Dün ve bugün kuzenim uğradı, "Eve sığamıyorum Strobe" diye, dedim "Dışarı çıkacak ne dermanım var ne isteğim, gel oturalım"... Öylece oturduk, yangını konuştuk, kafa dağıtmaya çalıştık. Biliyorsun, Alanya-Gündoğmuş yangını için eşim gönüllü gitti ki "Gidebilsem ben de durmaz giderdim, git" dedim yolladım, babasının kasalı aracını aldı gitti. Şartlar müsaade etseydi, ben de giderdim.
Anlatmak istemedi eşim daha kötü olmayayım diye ama zorladım "Anlat, noldu, ne olacak?!" diye, anlattırdım; basında sansür yiyor, biliyorsun sen de gönüllü katıldın Lya.

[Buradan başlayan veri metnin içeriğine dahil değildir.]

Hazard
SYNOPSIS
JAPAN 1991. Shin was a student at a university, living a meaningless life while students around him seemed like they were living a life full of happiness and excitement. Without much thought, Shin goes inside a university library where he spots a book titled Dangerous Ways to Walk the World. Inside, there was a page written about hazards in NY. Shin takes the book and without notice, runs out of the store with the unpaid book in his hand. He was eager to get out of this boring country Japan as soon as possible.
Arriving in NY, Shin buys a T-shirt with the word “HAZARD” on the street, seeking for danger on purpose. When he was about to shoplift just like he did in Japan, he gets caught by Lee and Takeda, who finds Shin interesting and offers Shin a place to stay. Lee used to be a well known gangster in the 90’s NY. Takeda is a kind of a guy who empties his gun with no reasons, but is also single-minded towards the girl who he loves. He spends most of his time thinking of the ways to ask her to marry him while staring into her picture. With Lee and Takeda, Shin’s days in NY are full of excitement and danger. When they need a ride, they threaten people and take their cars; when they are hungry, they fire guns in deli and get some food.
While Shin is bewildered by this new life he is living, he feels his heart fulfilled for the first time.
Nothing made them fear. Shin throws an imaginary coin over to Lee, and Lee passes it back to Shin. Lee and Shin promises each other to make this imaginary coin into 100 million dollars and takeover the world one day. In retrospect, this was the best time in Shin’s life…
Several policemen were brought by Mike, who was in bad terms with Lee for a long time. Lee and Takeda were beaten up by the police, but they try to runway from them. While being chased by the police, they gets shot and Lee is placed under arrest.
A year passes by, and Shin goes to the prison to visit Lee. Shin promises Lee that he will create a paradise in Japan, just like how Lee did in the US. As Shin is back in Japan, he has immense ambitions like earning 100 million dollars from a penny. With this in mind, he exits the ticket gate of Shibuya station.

Geri çekilmek zorunda kalıyorlar rüzgar hız kesmiyor. Gündoğmuş merkeze kadar indi yangın, Alanya Güzelbağ tekrar alevlendi, bir günde iki köy daha tahliye edildi. O gece dört buçukta eve girdi. Arkadaşları da oradaydı gönüllüler arasında. Eşime sosyal medyadan okumama sözü verdiğim için mümkün mertebe instagram ve face'e girmedim. Kuzum Lya, bakma, tek tavsiyem bu; baktıkça, okudukça da siniri bozulur insanın. İlk 5 gün yangınlara dair aralıksız okudum-izledim-dinledim ve gittikçe kötü oldum, aynı şekilde yanı başları yanarken gardenlarda beachlerde story paylaşanları da gördüm öfkelendim, ne diyebilirim? Şimdi bakmıyorum, yoksa ruh sağlığımı korumakta zorlanacağım.
Sen de bakma lütfen kuzum, kafanı dağıt sevdiğin arkadaşlarınla sohbet et, benim gibi township oyna kafanı başka yerlere vermeye çalış. Önünde sonunda dinecek, bitecek, geçecek bu günler.